◆ WORK TO COMPLETE ◆
Check every line below for the word "צריך" and copy the ones that have it.

◆ DATA SUPPLIED ◆
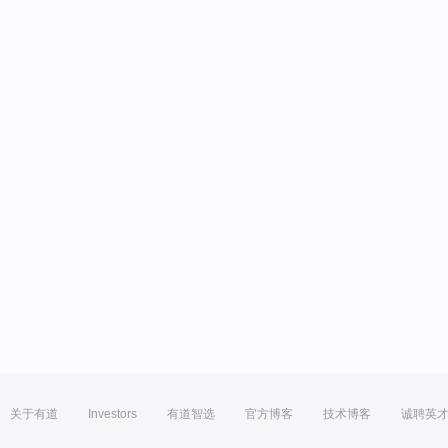
关于有道
Investors
有道智选
官方博客
技术博客
诚聘英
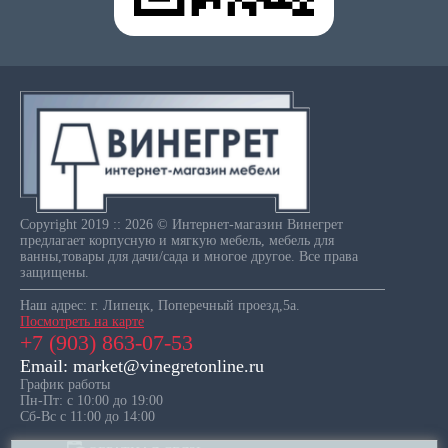
Copyright 2019 :: 2026 © Интернет-магазин Винегрет
предлагает корпусную и мягкую мебель, мебель для
ванны,товары для дачи/сада и многое другое. Все права
защищены.
Наш адрес: г. Липецк, Поперечный проезд,5а.
Посмотреть на карте
+7 (903) 863-07-53
Email: market@vinegretonline.ru
График работы
Пн-Пт: с 10:00 до 19:00
Сб-Вс с 11:00 до 14:00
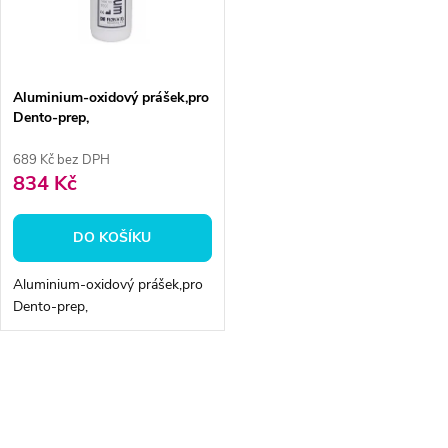
n
i
í
s
p
Aluminium-oxidový prášek,pro
Dento-prep,
p
r
689 Kč bez DPH
r
834 Kč
o
o
DO KOŠÍKU
d
d
Aluminium-oxidový prášek,pro
u
Dento-prep,
u
k
k
O
t
v
t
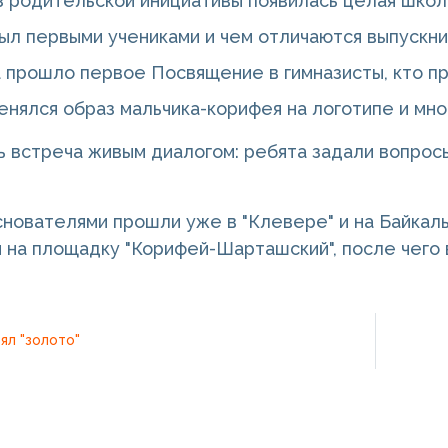
из родительской инициативы появилась целая школ
был первыми учениками и чем отличаются выпускни
а прошло первое Посвящение в гимназисты, кто пр
енялся образ мальчика-корифея на логотипе и мно
 встреча живым диалогом: ребята задали вопрос
снователями прошли уже в "Клевере" и на Байка
 на площадку "Корифей-Шарташский", после чего 
ял "золото"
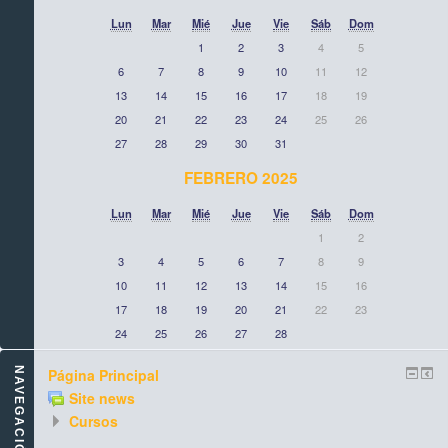
Lun
Mar
Mié
Jue
Vie
Sáb
Dom
1
2
3
4
5
6
7
8
9
10
11
12
13
14
15
16
17
18
19
20
21
22
23
24
25
26
27
28
29
30
31
FEBRERO 2025
Lun
Mar
Mié
Jue
Vie
Sáb
Dom
1
2
3
4
5
6
7
8
9
10
11
12
13
14
15
16
17
18
19
20
21
22
23
24
25
26
27
28
NAVEGACIÓN
Página Principal
Site news
Cursos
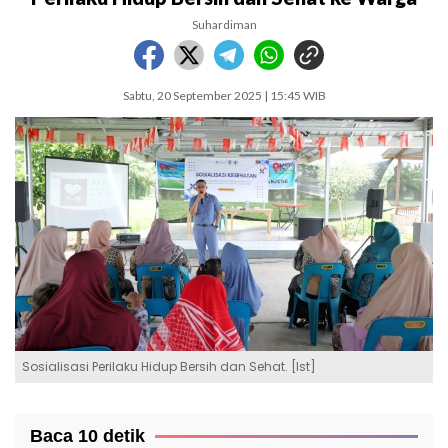
Suhardiman
Sabtu, 20 September 2025 | 15:45 WIB
Sosialisasi Perilaku Hidup Bersih dan Sehat. [Ist]
Baca 10 detik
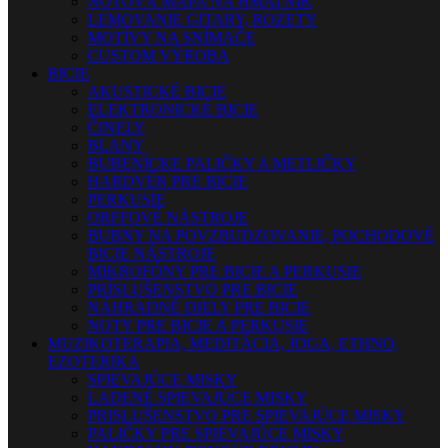
NOTOVÁ MAPA NA HMATNÍK
LEMOVANIE GITARY, ROZETY
MOTÍVY NA SNÍMAČE
CUSTOM VÝROBA
BICIE
AKUSTICKÉ BICIE
ELEKTRONICKÉ BICIE
ČINELY
BLANY
BUBENÍCKE PALIČKY A METLIČKY
HARDVÉR PRE BICIE
PERKUSIE
ORFFOVÉ NÁSTROJE
BUBNY NA POVZBUDZOVANIE, POCHODOVÉ
BICIE NÁSTROJE
MIKROFÓNY PRE BICIE A PERKUSIE
PRÍSLUŠENSTVO PRE BICIE
NÁHRADNÉ DIELY PRE BICIE
NOTY PRE BICIE A PERKUSIE
MUZIKOTERAPIA, MEDITÁCIA, JOGA, ETHNO,
EZOTERIKA
SPIEVAJÚCE MISKY
LADENÉ SPIEVAJÚCE MISKY
PRISLUŠENSTVO PRE SPIEVAJÚCE MISKY
PALIČKY PRE SPIEVAJÚCE MISKY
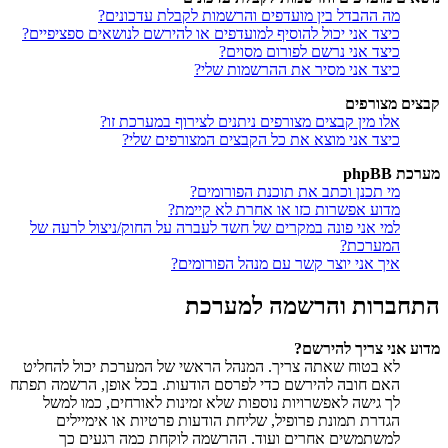
מה ההבדל בין מועדפים והרשמות לקבלת עדכונים?
כיצד אני יכול להוסיף למועדפים או להירשם לנושאים ספציפיים?
כיצד אני נרשם לפורום מסוים?
כיצד אני מסיר את ההרשמות שלי?
קבצים מצורפים
אלו מין קבצים מצורפים ניתנים לצירוף במערכת זו?
כיצד אני מוצא את כל הקבצים המצורפים שלי?
מערכת phpBB
מי תכנן וכתב את תוכנת הפורומים?
מדוע אפשרות כזו או אחרת לא קיימת?
למי אני פונה במקרים של חשד לעברה על החוק/ניצול לרעה של
המערכת?
איך אני יוצר קשר עם מנהל הפורומים?
התחברות והרשמה למערכת
מדוע אני צריך להירשם?
לא בטוח שאתה צריך. המנהל הראשי של המערכת יכול להחליט
האם חובה להירשם כדי לפרסם הודעות. בכל אופן, הרשמה תפתח
לך גישה לאפשרויות נוספות שלא זמינות לאורחים, כמו למשל
הגדרת תמונת פרופיל, שליחת הודעות פרטיות או אימיילים
למשתמשים אחרים ועוד. ההרשמה לוקחת כמה רגעים כך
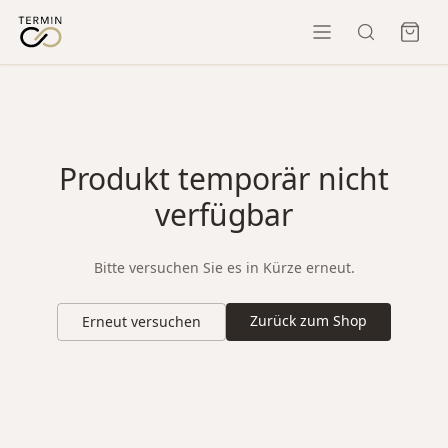
Produkt temporär nicht
verfügbar
Bitte versuchen Sie es in Kürze erneut.
Zurück zum Shop
Erneut versuchen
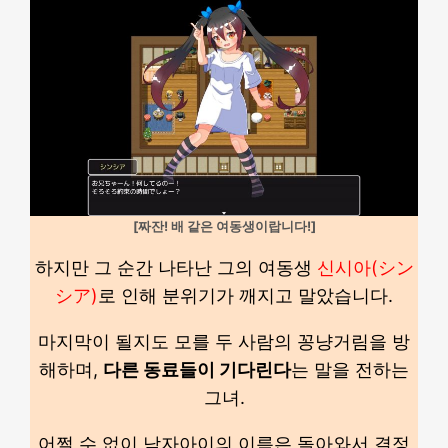
[짜잔! 배 같은 여동생이랍니다!]
하지만 그 순간 나타난 그의 여동생
신시아(シン
シア)
로 인해 분위기가 깨지고 말았습니다.
마지막이 될지도 모를 두 사람의 꽁냥거림을 방
해하며,
다른 동료들이 기다린다
는 말을 전하는
그녀.
어쩔 수 없이 남자아이의 이름은 돌아와서 결정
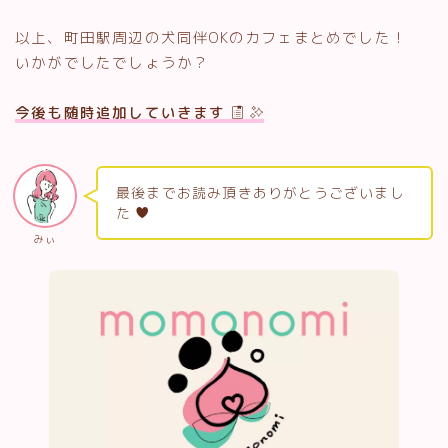
以上、町田駅周辺の犬同伴OKのカフェまとめでした！
いかがでしたでしょうか？
今後も随時追加していきます
最後までお読み頂きありがとうございまし
た
みぃ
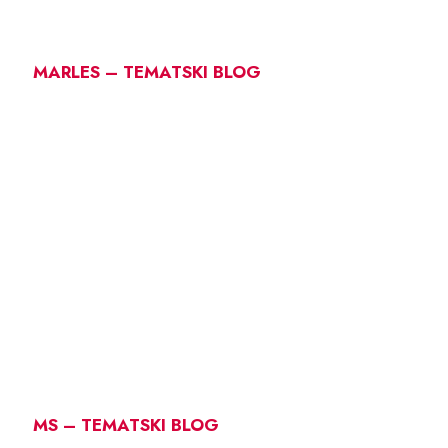
MARLES – TEMATSKI BLOG
MS – TEMATSKI BLOG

◆ RESPONSE TO THE EXERCISE ◆
מדוע אני צריך להירשם?
לא בטוח שאתה צריך. המנהל הראשי של המערכת יכול להחליט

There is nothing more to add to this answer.